**Exercise objective**
Taking the first line of the listing as the start and the line containing "staining of unremarkable" as the end, reproduce everything in between exactly, both ends included.
►
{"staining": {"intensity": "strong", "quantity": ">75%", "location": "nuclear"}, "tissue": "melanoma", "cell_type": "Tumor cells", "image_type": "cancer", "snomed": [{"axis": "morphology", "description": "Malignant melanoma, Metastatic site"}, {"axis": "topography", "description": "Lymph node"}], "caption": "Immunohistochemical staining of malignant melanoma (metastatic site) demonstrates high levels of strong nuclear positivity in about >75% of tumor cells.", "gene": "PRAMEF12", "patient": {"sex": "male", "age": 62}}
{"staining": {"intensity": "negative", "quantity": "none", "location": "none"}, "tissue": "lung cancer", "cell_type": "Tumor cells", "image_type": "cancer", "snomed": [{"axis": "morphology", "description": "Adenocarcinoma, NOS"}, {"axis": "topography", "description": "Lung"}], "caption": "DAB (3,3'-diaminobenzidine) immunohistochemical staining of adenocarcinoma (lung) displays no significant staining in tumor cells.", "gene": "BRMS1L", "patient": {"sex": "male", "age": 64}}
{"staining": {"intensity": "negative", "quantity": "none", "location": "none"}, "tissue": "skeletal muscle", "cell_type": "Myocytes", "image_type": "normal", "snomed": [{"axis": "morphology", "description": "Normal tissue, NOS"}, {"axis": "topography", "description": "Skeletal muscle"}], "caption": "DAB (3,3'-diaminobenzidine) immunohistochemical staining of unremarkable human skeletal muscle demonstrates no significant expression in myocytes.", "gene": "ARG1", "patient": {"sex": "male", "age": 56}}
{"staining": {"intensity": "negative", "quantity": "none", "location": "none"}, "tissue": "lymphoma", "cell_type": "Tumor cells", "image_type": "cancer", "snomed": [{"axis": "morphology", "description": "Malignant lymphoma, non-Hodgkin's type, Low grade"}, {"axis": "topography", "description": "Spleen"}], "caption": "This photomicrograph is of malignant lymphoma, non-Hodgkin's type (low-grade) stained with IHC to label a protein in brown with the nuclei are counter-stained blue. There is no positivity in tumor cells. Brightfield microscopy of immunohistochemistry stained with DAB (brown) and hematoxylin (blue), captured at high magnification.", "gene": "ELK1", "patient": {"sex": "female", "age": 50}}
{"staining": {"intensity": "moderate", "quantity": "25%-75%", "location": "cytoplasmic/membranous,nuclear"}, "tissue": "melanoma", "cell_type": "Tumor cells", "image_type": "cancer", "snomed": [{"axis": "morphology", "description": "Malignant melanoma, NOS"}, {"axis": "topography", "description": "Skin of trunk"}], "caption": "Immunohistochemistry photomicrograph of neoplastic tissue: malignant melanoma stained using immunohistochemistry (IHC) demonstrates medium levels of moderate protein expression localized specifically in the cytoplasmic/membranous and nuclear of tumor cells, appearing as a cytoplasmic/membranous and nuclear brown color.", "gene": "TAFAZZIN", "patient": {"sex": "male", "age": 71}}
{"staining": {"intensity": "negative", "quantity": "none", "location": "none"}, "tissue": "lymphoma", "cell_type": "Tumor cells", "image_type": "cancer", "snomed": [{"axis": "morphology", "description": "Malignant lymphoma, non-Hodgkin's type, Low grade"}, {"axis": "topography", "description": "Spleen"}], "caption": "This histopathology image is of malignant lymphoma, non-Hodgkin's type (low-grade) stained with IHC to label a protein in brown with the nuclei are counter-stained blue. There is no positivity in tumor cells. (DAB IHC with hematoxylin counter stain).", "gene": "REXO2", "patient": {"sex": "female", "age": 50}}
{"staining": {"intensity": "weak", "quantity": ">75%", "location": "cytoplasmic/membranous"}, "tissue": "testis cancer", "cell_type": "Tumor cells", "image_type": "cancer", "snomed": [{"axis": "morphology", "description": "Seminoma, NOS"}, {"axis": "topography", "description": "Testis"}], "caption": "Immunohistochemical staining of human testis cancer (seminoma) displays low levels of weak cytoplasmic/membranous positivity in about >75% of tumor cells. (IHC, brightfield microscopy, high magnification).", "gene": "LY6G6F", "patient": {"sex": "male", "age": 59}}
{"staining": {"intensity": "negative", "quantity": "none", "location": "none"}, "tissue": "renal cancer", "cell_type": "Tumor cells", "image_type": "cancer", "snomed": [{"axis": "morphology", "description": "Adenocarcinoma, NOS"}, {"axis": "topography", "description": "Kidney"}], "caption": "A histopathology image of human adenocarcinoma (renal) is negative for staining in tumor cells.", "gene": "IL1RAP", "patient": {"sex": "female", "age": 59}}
◄
**Answer to the problem**
{"staining": {"intensity": "strong", "quantity": ">75%", "location": "nuclear"}, "tissue": "melanoma", "cell_type": "Tumor cells", "image_type": "cancer", "snomed": [{"axis": "morphology", "description": "Malignant melanoma, Metastatic site"}, {"axis": "topography", "description": "Lymph node"}], "caption": "Immunohistochemical staining of malignant melanoma (metastatic site) demonstrates high levels of strong nuclear positivity in about >75% of tumor cells.", "gene": "PRAMEF12", "patient": {"sex": "male", "age": 62}}
{"staining": {"intensity": "negative", "quantity": "none", "location": "none"}, "tissue": "lung cancer", "cell_type": "Tumor cells", "image_type": "cancer", "snomed": [{"axis": "morphology", "description": "Adenocarcinoma, NOS"}, {"axis": "topography", "description": "Lung"}], "caption": "DAB (3,3'-diaminobenzidine) immunohistochemical staining of adenocarcinoma (lung) displays no significant staining in tumor cells.", "gene": "BRMS1L", "patient": {"sex": "male", "age": 64}}
{"staining": {"intensity": "negative", "quantity": "none", "location": "none"}, "tissue": "skeletal muscle", "cell_type": "Myocytes", "image_type": "normal", "snomed": [{"axis": "morphology", "description": "Normal tissue, NOS"}, {"axis": "topography", "description": "Skeletal muscle"}], "caption": "DAB (3,3'-diaminobenzidine) immunohistochemical staining of unremarkable human skeletal muscle demonstrates no significant expression in myocytes.", "gene": "ARG1", "patient": {"sex": "male", "age": 56}}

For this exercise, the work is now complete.